Top of Input material
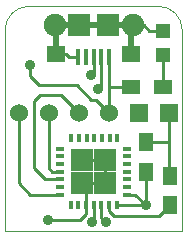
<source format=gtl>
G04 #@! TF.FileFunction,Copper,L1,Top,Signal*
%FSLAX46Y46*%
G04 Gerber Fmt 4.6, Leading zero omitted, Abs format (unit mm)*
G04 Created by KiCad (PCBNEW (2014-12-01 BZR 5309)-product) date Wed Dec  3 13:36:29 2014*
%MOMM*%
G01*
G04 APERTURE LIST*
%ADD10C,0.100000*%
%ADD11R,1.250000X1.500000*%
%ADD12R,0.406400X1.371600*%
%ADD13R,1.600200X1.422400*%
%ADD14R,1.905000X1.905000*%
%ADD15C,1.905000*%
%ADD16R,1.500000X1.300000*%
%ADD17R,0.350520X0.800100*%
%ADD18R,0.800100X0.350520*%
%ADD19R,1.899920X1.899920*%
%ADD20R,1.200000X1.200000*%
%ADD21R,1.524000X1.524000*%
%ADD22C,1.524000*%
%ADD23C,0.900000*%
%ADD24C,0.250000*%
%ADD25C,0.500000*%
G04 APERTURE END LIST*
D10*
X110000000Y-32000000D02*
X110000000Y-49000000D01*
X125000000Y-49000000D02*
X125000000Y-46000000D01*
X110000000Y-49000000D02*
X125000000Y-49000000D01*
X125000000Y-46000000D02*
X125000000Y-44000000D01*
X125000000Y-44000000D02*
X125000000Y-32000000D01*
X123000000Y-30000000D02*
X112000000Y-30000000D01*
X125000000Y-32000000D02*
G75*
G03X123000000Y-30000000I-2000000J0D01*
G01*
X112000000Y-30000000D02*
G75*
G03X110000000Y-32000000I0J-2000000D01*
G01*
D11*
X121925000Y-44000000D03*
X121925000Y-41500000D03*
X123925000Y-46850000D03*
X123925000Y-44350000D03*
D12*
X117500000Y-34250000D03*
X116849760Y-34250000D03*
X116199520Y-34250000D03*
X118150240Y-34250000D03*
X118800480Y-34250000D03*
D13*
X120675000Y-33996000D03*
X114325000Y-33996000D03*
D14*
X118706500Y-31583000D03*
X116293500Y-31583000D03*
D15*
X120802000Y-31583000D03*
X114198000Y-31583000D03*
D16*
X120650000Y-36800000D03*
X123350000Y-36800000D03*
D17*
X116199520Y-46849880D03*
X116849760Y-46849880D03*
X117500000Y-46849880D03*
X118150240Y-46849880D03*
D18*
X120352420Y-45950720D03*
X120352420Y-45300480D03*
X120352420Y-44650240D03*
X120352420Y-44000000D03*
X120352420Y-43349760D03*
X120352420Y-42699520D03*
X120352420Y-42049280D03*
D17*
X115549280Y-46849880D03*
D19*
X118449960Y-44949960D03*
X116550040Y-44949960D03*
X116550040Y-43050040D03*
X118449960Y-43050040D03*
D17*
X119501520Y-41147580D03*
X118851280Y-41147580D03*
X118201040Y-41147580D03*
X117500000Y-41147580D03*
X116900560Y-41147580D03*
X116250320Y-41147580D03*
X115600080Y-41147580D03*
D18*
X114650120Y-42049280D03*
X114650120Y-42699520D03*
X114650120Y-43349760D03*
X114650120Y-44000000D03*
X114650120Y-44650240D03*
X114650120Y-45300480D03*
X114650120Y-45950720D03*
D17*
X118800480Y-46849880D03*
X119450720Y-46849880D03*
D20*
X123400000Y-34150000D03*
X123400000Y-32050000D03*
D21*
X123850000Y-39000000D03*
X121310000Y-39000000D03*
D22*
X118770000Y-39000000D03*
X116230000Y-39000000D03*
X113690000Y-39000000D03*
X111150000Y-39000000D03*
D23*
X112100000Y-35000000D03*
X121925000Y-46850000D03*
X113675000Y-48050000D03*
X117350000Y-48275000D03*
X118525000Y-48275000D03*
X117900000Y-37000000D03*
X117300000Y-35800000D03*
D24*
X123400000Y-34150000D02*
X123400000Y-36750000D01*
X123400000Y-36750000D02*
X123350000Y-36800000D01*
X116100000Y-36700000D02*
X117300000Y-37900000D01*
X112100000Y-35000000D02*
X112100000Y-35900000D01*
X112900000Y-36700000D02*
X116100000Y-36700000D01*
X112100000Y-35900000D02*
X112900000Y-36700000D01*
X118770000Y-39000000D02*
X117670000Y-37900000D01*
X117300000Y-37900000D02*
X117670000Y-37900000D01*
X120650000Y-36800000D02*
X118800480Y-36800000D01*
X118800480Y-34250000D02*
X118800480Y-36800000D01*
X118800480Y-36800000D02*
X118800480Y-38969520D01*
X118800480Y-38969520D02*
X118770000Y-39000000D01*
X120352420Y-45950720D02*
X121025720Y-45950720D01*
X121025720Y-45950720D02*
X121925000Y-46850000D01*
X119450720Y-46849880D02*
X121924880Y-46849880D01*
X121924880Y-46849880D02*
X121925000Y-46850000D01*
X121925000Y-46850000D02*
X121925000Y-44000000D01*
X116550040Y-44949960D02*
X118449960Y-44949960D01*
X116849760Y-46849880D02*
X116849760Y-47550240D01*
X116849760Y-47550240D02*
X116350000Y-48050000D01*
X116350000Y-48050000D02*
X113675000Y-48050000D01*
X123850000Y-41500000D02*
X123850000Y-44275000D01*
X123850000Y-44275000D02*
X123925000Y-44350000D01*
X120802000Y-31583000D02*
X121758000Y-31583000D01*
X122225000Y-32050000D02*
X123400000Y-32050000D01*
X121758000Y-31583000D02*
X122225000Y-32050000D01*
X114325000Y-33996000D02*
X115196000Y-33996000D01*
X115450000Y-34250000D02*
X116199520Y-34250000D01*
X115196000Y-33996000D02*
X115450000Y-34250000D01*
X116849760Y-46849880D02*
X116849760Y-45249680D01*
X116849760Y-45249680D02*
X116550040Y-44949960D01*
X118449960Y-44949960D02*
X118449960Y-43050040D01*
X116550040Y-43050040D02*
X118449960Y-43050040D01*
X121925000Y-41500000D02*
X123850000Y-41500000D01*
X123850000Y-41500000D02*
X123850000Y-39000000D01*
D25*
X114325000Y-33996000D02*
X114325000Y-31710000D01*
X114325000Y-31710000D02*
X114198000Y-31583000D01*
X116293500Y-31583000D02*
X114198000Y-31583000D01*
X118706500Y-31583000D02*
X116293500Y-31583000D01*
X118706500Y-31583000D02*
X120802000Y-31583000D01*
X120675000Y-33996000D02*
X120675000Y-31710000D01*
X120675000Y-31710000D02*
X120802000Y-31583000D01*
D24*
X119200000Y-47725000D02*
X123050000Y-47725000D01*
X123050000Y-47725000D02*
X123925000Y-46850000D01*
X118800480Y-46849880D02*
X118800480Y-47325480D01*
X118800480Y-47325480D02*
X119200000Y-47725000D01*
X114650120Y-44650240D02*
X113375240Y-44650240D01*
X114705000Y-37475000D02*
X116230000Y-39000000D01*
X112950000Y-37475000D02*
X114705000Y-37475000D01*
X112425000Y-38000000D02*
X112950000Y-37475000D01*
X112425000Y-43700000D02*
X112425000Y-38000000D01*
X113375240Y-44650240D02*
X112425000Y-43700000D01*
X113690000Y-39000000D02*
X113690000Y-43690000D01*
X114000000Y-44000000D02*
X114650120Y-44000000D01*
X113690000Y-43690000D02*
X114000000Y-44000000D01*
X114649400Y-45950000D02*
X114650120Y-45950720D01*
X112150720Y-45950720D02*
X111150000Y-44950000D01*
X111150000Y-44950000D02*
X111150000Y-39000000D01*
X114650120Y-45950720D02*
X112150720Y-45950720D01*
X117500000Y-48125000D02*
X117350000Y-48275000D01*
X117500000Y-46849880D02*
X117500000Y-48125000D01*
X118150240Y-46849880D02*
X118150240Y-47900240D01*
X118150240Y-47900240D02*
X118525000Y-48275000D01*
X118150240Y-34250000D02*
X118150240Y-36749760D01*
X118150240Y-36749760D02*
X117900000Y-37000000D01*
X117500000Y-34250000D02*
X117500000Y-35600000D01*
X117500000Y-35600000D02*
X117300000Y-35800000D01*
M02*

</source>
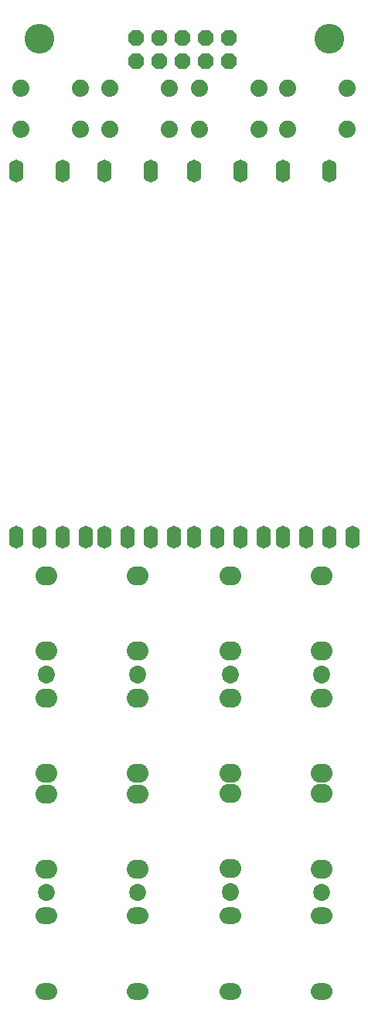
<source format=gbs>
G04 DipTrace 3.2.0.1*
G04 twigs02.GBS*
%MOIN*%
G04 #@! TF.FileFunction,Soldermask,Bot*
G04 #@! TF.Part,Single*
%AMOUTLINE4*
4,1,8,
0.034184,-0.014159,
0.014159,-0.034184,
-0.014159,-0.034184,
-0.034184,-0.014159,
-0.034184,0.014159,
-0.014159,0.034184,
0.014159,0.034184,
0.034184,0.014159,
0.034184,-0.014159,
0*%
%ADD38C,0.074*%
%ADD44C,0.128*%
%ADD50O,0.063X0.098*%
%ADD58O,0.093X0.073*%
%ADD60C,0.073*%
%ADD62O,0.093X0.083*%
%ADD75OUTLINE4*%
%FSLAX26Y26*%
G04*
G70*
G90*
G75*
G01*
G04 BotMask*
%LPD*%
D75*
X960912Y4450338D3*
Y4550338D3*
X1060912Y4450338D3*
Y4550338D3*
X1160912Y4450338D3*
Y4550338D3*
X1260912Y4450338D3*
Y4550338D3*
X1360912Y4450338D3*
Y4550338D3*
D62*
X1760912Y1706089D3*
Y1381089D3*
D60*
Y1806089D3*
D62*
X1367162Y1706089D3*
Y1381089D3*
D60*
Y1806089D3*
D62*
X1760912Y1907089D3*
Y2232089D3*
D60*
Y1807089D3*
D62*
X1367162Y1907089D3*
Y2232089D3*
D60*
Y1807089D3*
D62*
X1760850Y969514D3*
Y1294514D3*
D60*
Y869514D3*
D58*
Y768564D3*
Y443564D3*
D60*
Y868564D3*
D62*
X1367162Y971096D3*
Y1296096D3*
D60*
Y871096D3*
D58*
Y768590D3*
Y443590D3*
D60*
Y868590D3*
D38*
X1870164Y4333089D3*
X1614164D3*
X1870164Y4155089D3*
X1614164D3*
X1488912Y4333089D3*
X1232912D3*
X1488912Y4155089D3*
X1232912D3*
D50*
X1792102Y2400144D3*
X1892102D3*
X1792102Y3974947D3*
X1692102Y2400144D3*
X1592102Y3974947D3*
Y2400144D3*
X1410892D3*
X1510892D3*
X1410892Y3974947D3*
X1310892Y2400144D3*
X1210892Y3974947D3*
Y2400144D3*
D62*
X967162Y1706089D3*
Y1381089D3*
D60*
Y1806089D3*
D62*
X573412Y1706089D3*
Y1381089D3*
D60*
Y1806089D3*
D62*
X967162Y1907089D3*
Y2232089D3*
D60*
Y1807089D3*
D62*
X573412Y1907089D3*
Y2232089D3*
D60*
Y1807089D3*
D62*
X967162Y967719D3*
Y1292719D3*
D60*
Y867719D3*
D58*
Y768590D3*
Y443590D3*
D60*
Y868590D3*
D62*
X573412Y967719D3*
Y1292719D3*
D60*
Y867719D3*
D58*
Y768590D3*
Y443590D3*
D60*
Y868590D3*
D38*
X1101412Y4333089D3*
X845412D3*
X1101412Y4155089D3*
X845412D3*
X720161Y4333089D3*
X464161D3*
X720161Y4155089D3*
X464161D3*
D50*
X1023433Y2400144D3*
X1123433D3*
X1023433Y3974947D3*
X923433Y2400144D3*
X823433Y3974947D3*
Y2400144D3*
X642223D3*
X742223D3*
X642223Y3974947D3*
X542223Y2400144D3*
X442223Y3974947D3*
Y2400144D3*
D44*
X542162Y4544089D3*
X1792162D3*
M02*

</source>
Bottom of Input material
Exercise = Return a copy of each line in the entries that contains "format".

Solution to this task =
<source format=gtl>
G04 Gerber Fmt 4.6, Leading zero omitted, Abs format (unit mm)*
<source format=gbs>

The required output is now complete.